WToE: Learning When to Explore in Multiagent Reinforcement Learning

Shaokang Dong; Hangyu Mao; Shangdong Yang; Shengyu Zhu; Wenbin Li; Jianye Hao; Yang Gao

doi:10.1109/TCYB.2023.3328732

WToE: Learning When to Explore in Multiagent Reinforcement Learning

IEEE Trans Cybern. 2023 Nov 21:PP. doi: 10.1109/TCYB.2023.3328732. Online ahead of print.

Authors

Shaokang Dong, Hangyu Mao, Shangdong Yang, Shengyu Zhu, Wenbin Li, Jianye Hao, Yang Gao

PMID: 37988210
DOI: 10.1109/TCYB.2023.3328732

Abstract

Existing multiagent exploration works focus on how to explore in the fully cooperative task, which is insufficient in the environment with nonstationarity induced by agent interactions. To tackle this issue, we propose When to Explore (WToE), a simple yet effective variational exploration method to learn WToE under nonstationary environments. WToE employs an interaction-oriented adaptive exploration mechanism to adapt to environmental changes.
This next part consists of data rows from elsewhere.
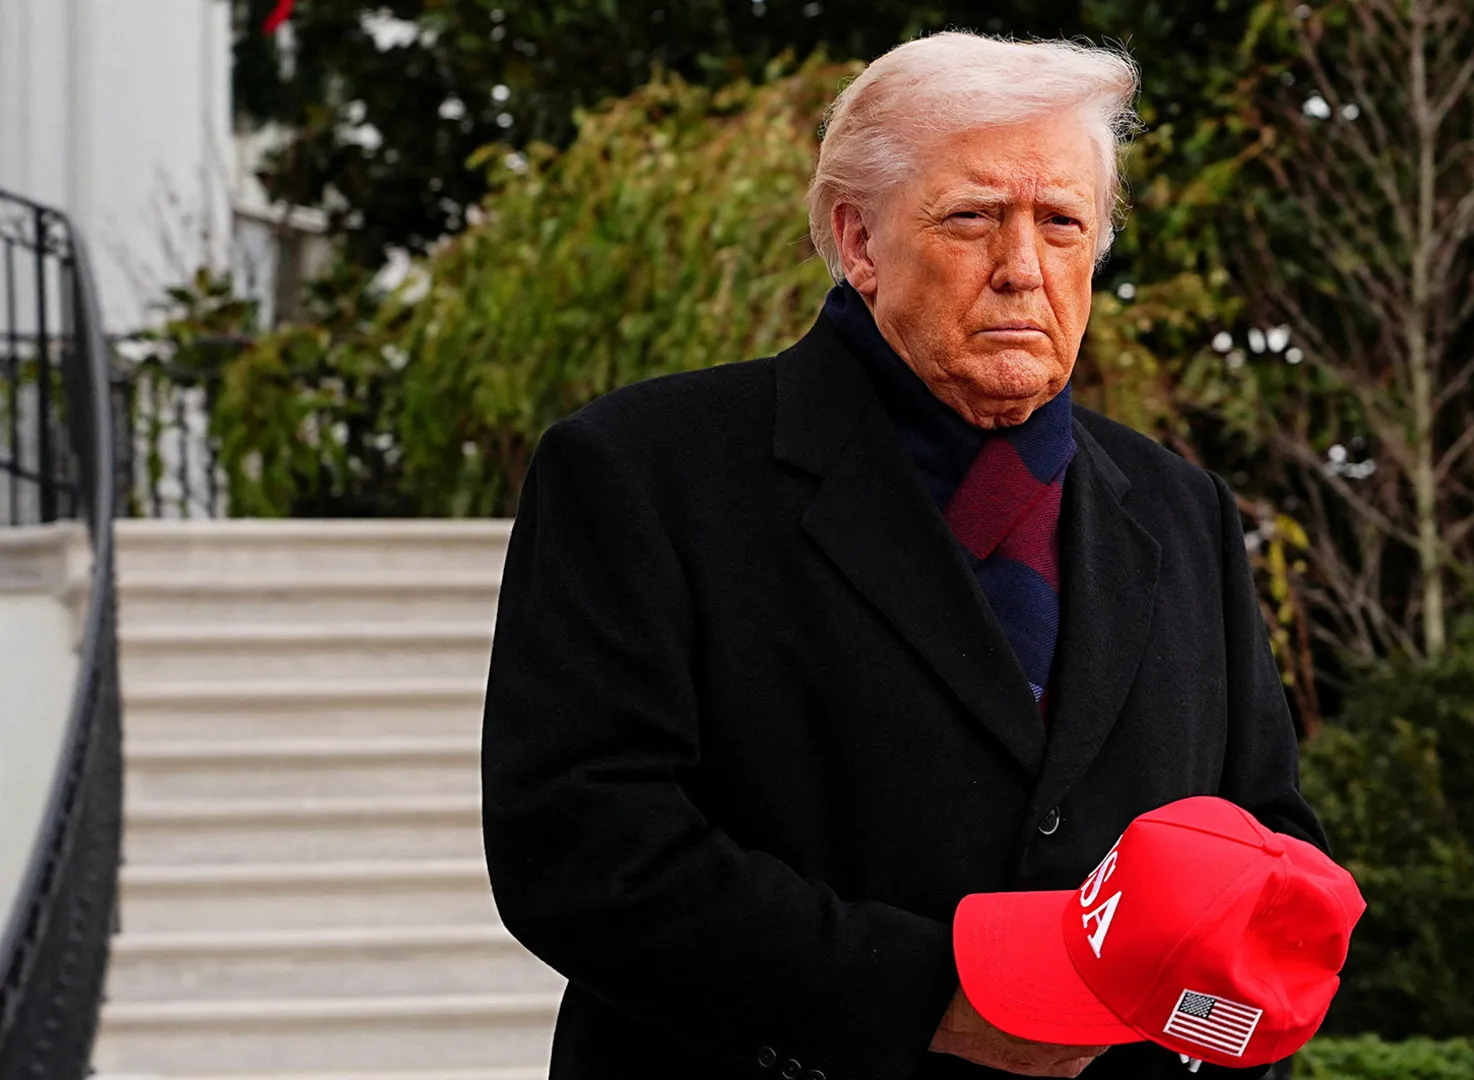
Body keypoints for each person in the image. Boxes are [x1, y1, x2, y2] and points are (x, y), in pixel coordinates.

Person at [481, 29, 1328, 1080]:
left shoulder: (1181, 508)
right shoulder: (642, 472)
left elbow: (1265, 834)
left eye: (1062, 223)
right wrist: (933, 999)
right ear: (859, 241)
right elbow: (579, 846)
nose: (1023, 270)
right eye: (972, 217)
We first propose a novel graphical model that uses a latent random variable to model the step-level environmental change resulting from interaction effects. Leveraging this graphical model, we employ the supervised variational auto-encoder (VAE) framework to derive a short-term inferred policy from historical trajectories to deal with the nonstationarity. Finally, agents engage in exploration when the short-term inferred policy diverges from the current actor policy. The proposed approach theoretically guarantees the convergence of the Q -value function. In our experiments, we validate our exploration mechanism in grid examples, multiagent particle environments and the battle game of MAgent environments. The results demonstrate the superiority of WToE over multiple baselines and existing exploration methods, such as MAEXQ, NoisyNets, EITI, and PR2.